Friday, October 15, 2010
Keep Going, Growing, Change.
Today I was receiving some supervision time with my current supervisor. We went over all my new cases, talked about how my training was going thus far, and discussed questions that I had about the job. When we were done talking shop she asked how things were going at home. Before I could come back with some quick response, doing my usual deflection of my reality, she told me she really wanted to know.
One thing that has really struck me with a few new relationship that are building at work is that people genuinely want to know who I am. They all understand that my being here in San Diego is a direct response the the loss I have suffered. I have felt quite respected for how I am living my life, and I have felt genuine care for how I am doing.
Today I used this opportunity to discuss the difficulties that I have been having with my 16 year old son during this past month. For the most part, well for all of the part, I have not had the chance to speak to anyone about how challenging life has been for us at home. I'm not sure if he is going through a manic cycle, or if he is just regressing from the strides he seemed to have made during the past 6 months, but life for all of us here has been less than pleasant.
I know that as a family we will get through this. The outcome may not be exactly how we would like it to be, but I have to trust that it will get easier, or a decision will be made in order to make life less complicated. My main point here is that I need to have an outlet. I need to find a way to make up for the lack of having a second parent around. This is definitely not a new revelation, merely a reminder that it doesn't have to be something I always carry alone. And while talking about these difficulties with a friend in no way compares to having Michael around, it is clearly better than going it completely alone.
One thing that came out of the talk with my supervisor was this. Clearly I am tired, and frustrated, with how my son is behaving, yet I need to see life from his perspective as well. He has had many challenges in life. He had to experience all that we went through as a family these past couple of years, and try to integrate it all into this experience of life as he understands it. His ability to understand is compromised in general, but more so during times like this. On top of all of this, the one person he relies on the most for his own stability has been less than stable himself.
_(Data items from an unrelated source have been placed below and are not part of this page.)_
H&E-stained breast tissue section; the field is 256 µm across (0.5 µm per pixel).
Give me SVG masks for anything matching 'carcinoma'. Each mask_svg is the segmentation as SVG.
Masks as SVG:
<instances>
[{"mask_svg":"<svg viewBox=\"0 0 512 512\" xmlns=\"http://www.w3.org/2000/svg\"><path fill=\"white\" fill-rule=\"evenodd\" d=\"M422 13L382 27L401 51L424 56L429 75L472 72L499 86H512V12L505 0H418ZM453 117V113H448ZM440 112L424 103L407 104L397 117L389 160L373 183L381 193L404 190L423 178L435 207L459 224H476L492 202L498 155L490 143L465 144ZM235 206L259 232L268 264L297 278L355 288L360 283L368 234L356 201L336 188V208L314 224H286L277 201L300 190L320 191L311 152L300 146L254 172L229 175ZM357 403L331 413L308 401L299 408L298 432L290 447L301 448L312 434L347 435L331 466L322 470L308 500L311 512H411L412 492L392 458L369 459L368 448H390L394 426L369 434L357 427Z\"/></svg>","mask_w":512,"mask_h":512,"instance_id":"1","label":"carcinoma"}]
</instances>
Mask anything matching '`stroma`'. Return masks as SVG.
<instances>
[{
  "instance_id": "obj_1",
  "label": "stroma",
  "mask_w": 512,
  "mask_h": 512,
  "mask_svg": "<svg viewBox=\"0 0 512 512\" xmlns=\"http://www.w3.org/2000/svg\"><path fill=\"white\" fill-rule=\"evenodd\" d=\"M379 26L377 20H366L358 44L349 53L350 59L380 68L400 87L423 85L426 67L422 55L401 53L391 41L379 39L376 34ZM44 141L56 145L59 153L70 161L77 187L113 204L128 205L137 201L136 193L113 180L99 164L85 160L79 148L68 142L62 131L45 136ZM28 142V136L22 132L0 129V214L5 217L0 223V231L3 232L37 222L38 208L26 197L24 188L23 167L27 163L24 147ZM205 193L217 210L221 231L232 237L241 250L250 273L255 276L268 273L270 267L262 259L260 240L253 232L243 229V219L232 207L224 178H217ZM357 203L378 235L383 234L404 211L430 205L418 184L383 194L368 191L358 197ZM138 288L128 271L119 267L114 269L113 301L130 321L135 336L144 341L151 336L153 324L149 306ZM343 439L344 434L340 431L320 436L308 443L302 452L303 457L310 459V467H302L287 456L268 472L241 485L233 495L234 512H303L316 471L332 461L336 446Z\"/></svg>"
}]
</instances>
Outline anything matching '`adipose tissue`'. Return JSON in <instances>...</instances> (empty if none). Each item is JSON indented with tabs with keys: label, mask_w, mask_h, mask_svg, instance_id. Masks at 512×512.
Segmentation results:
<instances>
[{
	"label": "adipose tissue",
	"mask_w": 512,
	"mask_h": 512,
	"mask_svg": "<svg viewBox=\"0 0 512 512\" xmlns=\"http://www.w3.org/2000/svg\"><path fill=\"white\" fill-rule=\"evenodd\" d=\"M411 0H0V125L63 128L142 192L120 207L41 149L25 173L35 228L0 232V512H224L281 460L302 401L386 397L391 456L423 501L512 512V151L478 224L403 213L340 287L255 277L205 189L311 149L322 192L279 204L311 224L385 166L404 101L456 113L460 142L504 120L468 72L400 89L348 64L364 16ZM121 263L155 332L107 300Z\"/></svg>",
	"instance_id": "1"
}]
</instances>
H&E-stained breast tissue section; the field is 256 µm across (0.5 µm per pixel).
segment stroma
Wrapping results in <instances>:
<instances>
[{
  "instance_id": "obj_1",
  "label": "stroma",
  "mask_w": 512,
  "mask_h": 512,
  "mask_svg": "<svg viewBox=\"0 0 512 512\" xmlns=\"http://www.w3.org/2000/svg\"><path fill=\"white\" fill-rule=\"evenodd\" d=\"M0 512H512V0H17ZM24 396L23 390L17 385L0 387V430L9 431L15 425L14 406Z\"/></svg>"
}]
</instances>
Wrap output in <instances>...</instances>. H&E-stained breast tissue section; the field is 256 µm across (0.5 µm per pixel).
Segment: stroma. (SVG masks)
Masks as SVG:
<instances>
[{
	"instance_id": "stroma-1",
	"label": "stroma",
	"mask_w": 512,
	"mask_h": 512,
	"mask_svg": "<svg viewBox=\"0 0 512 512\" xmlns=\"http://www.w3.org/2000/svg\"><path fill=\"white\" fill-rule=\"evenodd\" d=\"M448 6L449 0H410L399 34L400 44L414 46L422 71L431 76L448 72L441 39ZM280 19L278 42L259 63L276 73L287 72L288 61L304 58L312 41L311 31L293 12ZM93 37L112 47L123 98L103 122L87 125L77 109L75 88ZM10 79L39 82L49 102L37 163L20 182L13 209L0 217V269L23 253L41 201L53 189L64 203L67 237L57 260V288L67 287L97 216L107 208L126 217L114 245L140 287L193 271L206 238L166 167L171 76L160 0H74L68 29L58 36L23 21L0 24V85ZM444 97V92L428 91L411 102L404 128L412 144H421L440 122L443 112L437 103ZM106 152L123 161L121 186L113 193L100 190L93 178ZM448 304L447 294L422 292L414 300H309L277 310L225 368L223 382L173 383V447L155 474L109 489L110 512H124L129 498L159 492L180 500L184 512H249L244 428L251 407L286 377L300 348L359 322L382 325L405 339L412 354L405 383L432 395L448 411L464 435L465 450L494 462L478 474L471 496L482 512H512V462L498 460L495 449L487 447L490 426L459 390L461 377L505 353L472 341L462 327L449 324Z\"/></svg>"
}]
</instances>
I think about how many times Dante has called me out regarding my thinly veiled emotions. I think about how uncomfortable this always makes me feel. I think about how often he has told me that I am no longer the same person, that I have changed so much. I think about how unsettling this must all be for him. I think about how I can reach him in a different way. I think about how hard all of this is. I think about how much I have gone through during these past few years. I think about how I have landed on my feet. I think about finding new ways to help him do the same.